BANGKOK – Oil rose to near $105 a barrel Wednesday, driven by speculation that U.S. crude stockpiles fell last week in a sign of higher demand.
Benchmark crude for August delivery was up $1.12 to $104.65 a barrel at early afternoon Bangkok time in electronic trading on the New York Mercantile Exchange. Earlier in the day it reached $104.79, which is oil's highest price since May 2 last year. The contract gained 39 cents to close at $103.53 on Tuesday.
Oil was higher after Bloomberg, a financial data provider, said U.S. crude inventories fell by 9 million barrels last week. It cited an unnamed person at the American Petroleum Institute, an industry group. The Energy Department releases its weekly report on U.S. inventories of crude oil and refined fuels later Wednesday.
A drop in supplies would suggest stronger demand and underline the signs of economic recovery shown in last week's stronger-than-expected U.S. hiring report.

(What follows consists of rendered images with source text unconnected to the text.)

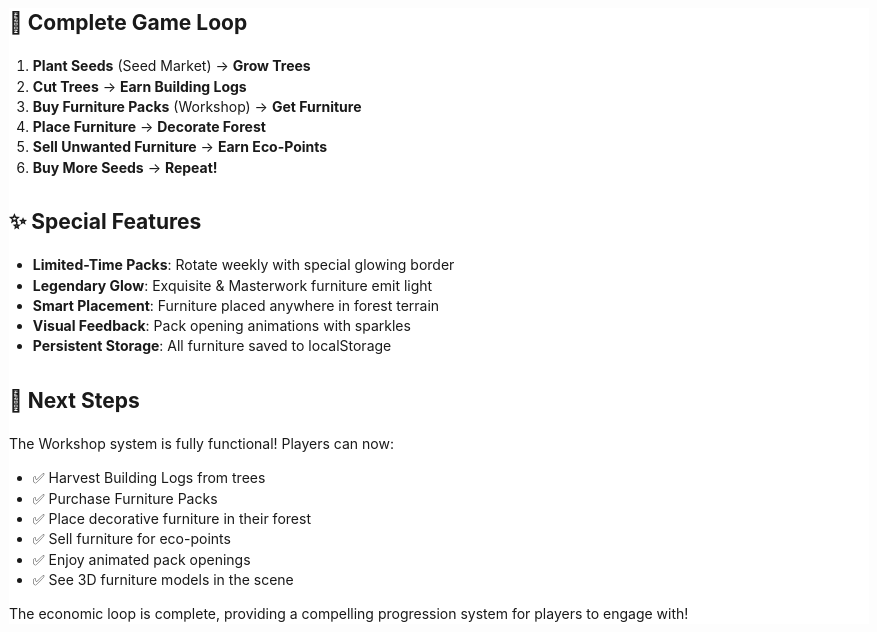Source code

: ## 🔄 Complete Game Loop

1. **Plant Seeds** (Seed Market) → **Grow Trees**
2. **Cut Trees** → **Earn Building Logs**
3. **Buy Furniture Packs** (Workshop) → **Get Furniture**
4. **Place Furniture** → **Decorate Forest**
5. **Sell Unwanted Furniture** → **Earn Eco-Points**
6. **Buy More Seeds** → **Repeat!**

## ✨ Special Features

- **Limited-Time Packs**: Rotate weekly with special glowing border
- **Legendary Glow**: Exquisite & Masterwork furniture emit light
- **Smart Placement**: Furniture placed anywhere in forest terrain
- **Visual Feedback**: Pack opening animations with sparkles
- **Persistent Storage**: All furniture saved to localStorage

## 🎯 Next Steps

The Workshop system is fully functional! Players can now:
- ✅ Harvest Building Logs from trees
- ✅ Purchase Furniture Packs
- ✅ Place decorative furniture in their forest
- ✅ Sell furniture for eco-points
- ✅ Enjoy animated pack openings
- ✅ See 3D furniture models in the scene

The economic loop is complete, providing a compelling progression system for players to engage with!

Other factors that could influence trading Wednesday include OPEC's release of its monthly update on the oil market and the publication of minutes from the U.S. Federal Reserve's last policy meeting.

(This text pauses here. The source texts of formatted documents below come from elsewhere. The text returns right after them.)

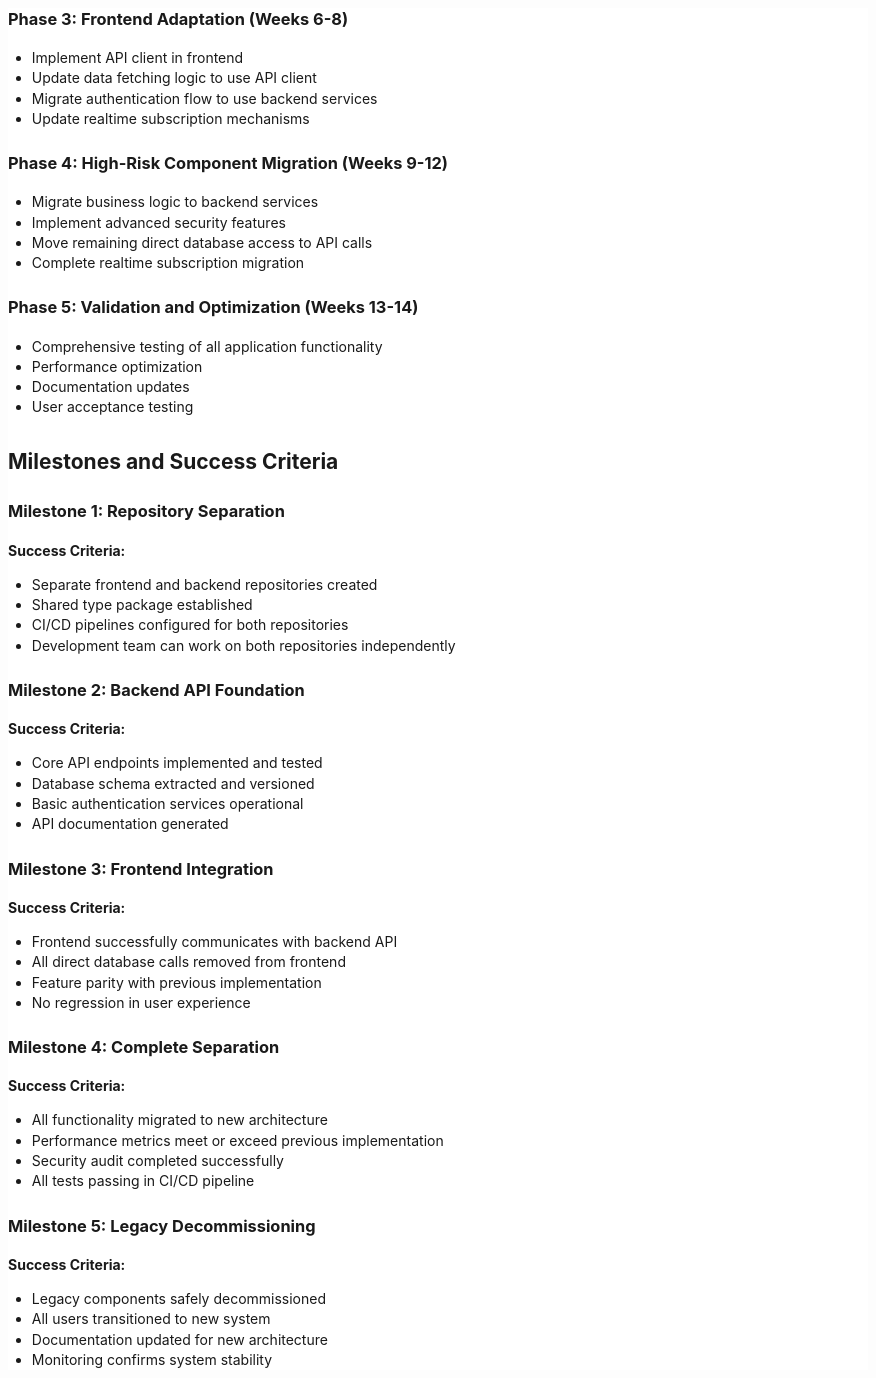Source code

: ### Phase 3: Frontend Adaptation (Weeks 6-8)
- Implement API client in frontend
- Update data fetching logic to use API client
- Migrate authentication flow to use backend services
- Update realtime subscription mechanisms

### Phase 4: High-Risk Component Migration (Weeks 9-12)
- Migrate business logic to backend services
- Implement advanced security features
- Move remaining direct database access to API calls
- Complete realtime subscription migration

### Phase 5: Validation and Optimization (Weeks 13-14)
- Comprehensive testing of all application functionality
- Performance optimization
- Documentation updates
- User acceptance testing

## Milestones and Success Criteria

### Milestone 1: Repository Separation
**Success Criteria:**
- Separate frontend and backend repositories created
- Shared type package established
- CI/CD pipelines configured for both repositories
- Development team can work on both repositories independently

### Milestone 2: Backend API Foundation
**Success Criteria:**
- Core API endpoints implemented and tested
- Database schema extracted and versioned
- Basic authentication services operational
- API documentation generated

### Milestone 3: Frontend Integration
**Success Criteria:**
- Frontend successfully communicates with backend API
- All direct database calls removed from frontend
- Feature parity with previous implementation
- No regression in user experience

### Milestone 4: Complete Separation
**Success Criteria:**
- All functionality migrated to new architecture
- Performance metrics meet or exceed previous implementation
- Security audit completed successfully
- All tests passing in CI/CD pipeline

### Milestone 5: Legacy Decommissioning
**Success Criteria:**
- Legacy components safely decommissioned
- All users transitioned to new system
- Documentation updated for new architecture
- Monitoring confirms system stability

Brent crude, which is used to set prices for oil used by many U.S. refineries, was down 3 cents at $107.04 on the ICE Exchange in London.
In other energy futures trading on the New York Mercantile Exchange:
— Wholesale gasoline added 2.1 cents to $2.947 a gallon.
— Natural gas fell 2.3 cents to $3.634 per 1,000 cubic feet.
— Heating oil was steady at $2.986 per gallon.